Sering kurang disadari bahwa distorsi informasi menghasilkan sebuah rumor dan dengan kemasan yang baik menjadi semakin dipercaya. Kondisi inilah yang harus dicermati karena sangat berpeluang menimbulkan ketidakpercayaan khususnya terhadap perbankan yang pada gilirannya akan mengganggu stabilitas perbankan nasional.

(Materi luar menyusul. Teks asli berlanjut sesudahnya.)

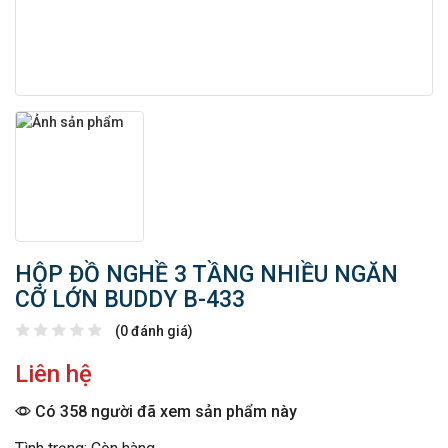
HỘP ĐỒ NGHỀ 3 TẦNG NHIỀU NGĂN
CỠ LỚN BUDDY B-433
(0 đánh giá)
Liên hệ
Có 358 người đã xem sản phẩm này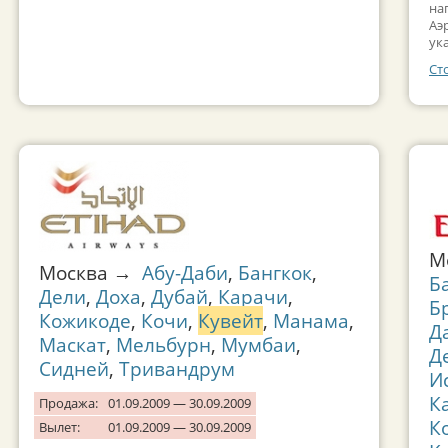
на
Аэ
ук
Ст
М
Москва →
Абу-Даби
,
Бангкок
,
Б
Дели
,
Доха
,
Дубай
,
Карачи
,
Б
Кожикоде
,
Кочи
,
Кувейт
,
Манама
,
Д
Маскат
,
Мельбурн
,
Мумбаи
,
Д
Сидней
,
Тривандрум
И
К
Продажа:
01.09.2009 — 30.09.2009
К
Вылет:
01.09.2009 — 30.09.2009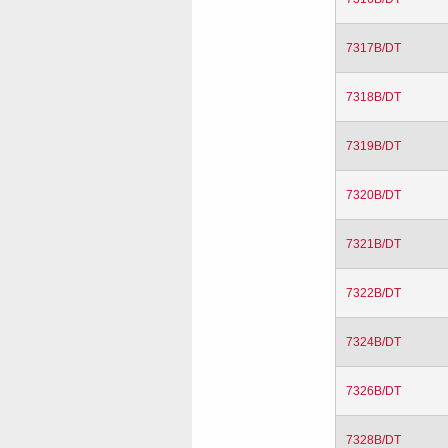
7317B/DT
7318B/DT
7319B/DT
7320B/DT
7321B/DT
7322B/DT
7324B/DT
7326B/DT
7328B/DT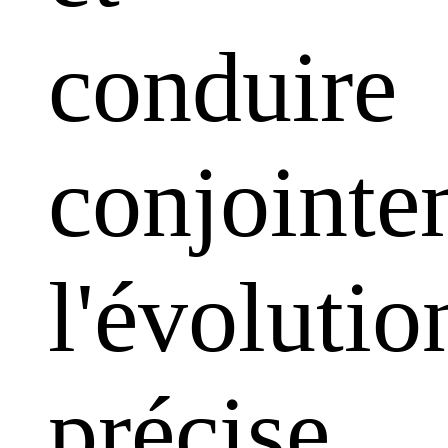
conduire
conjointe
l'évolutio
précise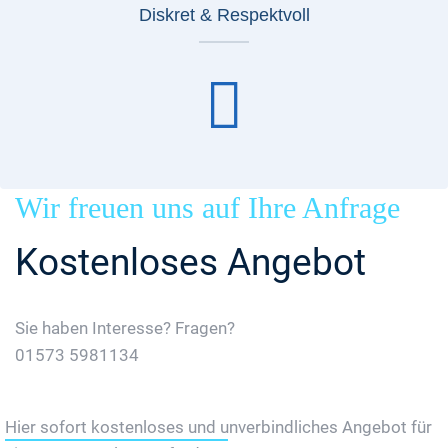
Diskret & Respektvoll
Wir freuen uns auf Ihre Anfrage
Kostenloses Angebot
Sie haben Interesse? Fragen?
01573 5981134
Jetzt Gratis Angebot Anfordern
Hier sofort kostenloses und unverbindliches Angebot für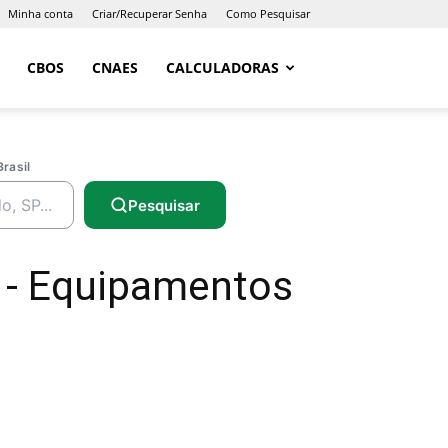
Minha conta
Criar/Recuperar Senha
Como Pesquisar
CBOS
CNAES
CALCULADORAS
Brasil
Pesquisar
 - Equipamentos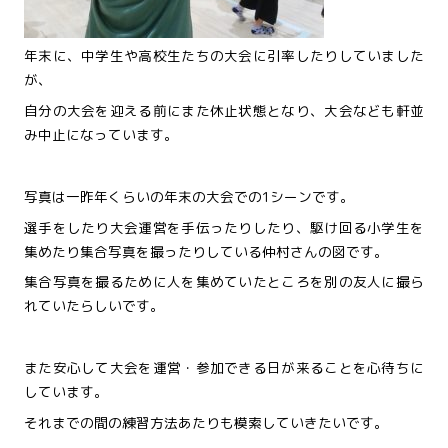
年末に、中学生や高校生たちの大会に引率したりしていました
が、
自分の大会を迎える前にまた休止状態となり、大会なども軒並
み中止になっています。
写真は一昨年くらいの年末の大会での1シーンです。
選手をしたり大会運営を手伝ったりしたり、駆け回る小学生を
集めたり集合写真を撮ったりしている仲村さんの図です。
集合写真を撮るために人を集めていたところを別の友人に撮ら
れていたらしいです。
また安心して大会を運営・参加できる日が来ることを心待ちに
しています。
それまでの間の練習方法あたりも模索していきたいです。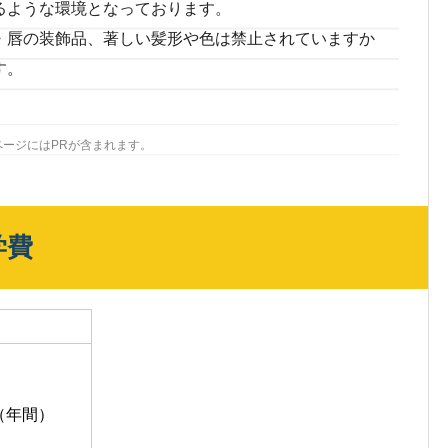
るような環境となっております。
・唇の装飾品、著しい髪形や色は禁止されていますか
す。
ページにはPRが含まれます。
学費
円（年間）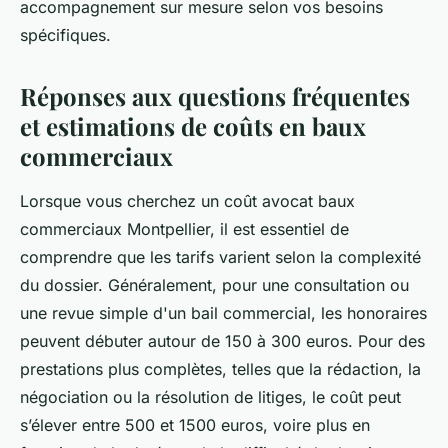
accompagnement sur mesure selon vos besoins
spécifiques.
Réponses aux questions fréquentes
et estimations de coûts en baux
commerciaux
Lorsque vous cherchez un coût avocat baux
commerciaux Montpellier, il est essentiel de
comprendre que les tarifs varient selon la complexité
du dossier. Généralement, pour une consultation ou
une revue simple d'un bail commercial, les honoraires
peuvent débuter autour de 150 à 300 euros. Pour des
prestations plus complètes, telles que la rédaction, la
négociation ou la résolution de litiges, le coût peut
s’élever entre 500 et 1500 euros, voire plus en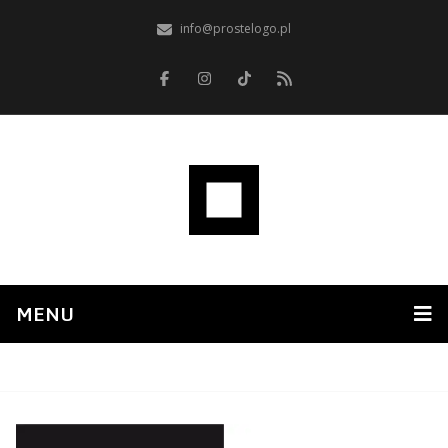
info@prostelogo.pl
MENU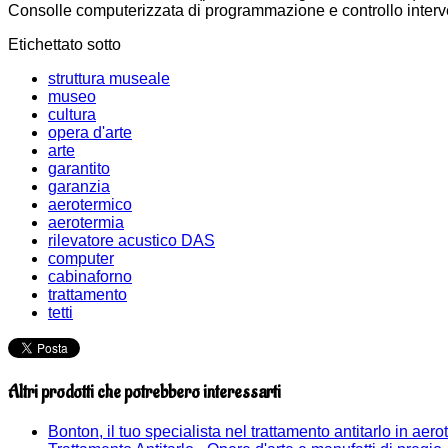
Consolle computerizzata di programmazione e controllo interv
Etichettato sotto
struttura museale
museo
cultura
opera d'arte
arte
garantito
garanzia
aerotermico
aerotermia
rilevatore acustico DAS
computer
cabinaforno
trattamento
tetti
Altri prodotti che potrebbero interessarti
Bonton, il tuo specialista nel trattamento antitarlo in aero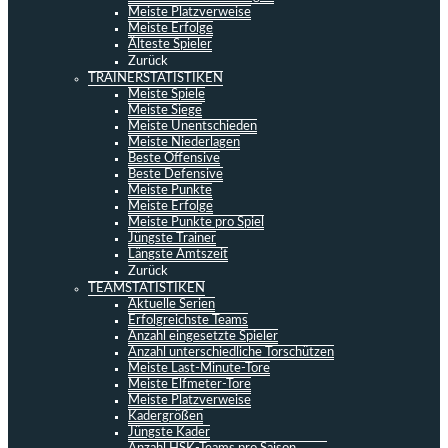
Meiste Platzverweise
Meiste Erfolge
Älteste Spieler
Zurück
TRAINERSTATISTIKEN
Meiste Spiele
Meiste Siege
Meiste Unentschieden
Meiste Niederlagen
Beste Offensive
Beste Defensive
Meiste Punkte
Meiste Erfolge
Meiste Punkte pro Spiel
Jüngste Trainer
Längste Amtszeit
Zurück
TEAMSTATISTIKEN
Aktuelle Serien
Erfolgreichste Teams
Anzahl eingesetzte Spieler
Anzahl unterschiedliche Torschützen
Meiste Last-Minute-Tore
Meiste Elfmeter-Tore
Meiste Platzverweise
Kadergrößen
Jüngste Kader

Apa pun upaya yang akan dilakukan dalam menuntaskan penyelamatan Bank Century seyogianya tetap pada koridor asas praduga tak bersalah, mematuhi hukum, dan dipertimbangkan dampaknya terhadap kepercayaan masyarakat terhadap bank.

Semua pihak harus bijak menyikapinya agar tidak menyuburkan rumor, rasa takut, dan ketidakpercayaan masyarakat terhadap sistem perbankan nasional.

Kita tentunya tidak menginginkan menyelesaikan suatu masalah, tetapi dengan menghasilkan masalah yang lebih besar lagi, yaitu berkurangnya kepercayaan masyarakat terhadap bank yang berujung pada terganggunya stabilitas perbankan. Kalau ini terjadi, sangat pasti biayanya akan sangat lebih mahal.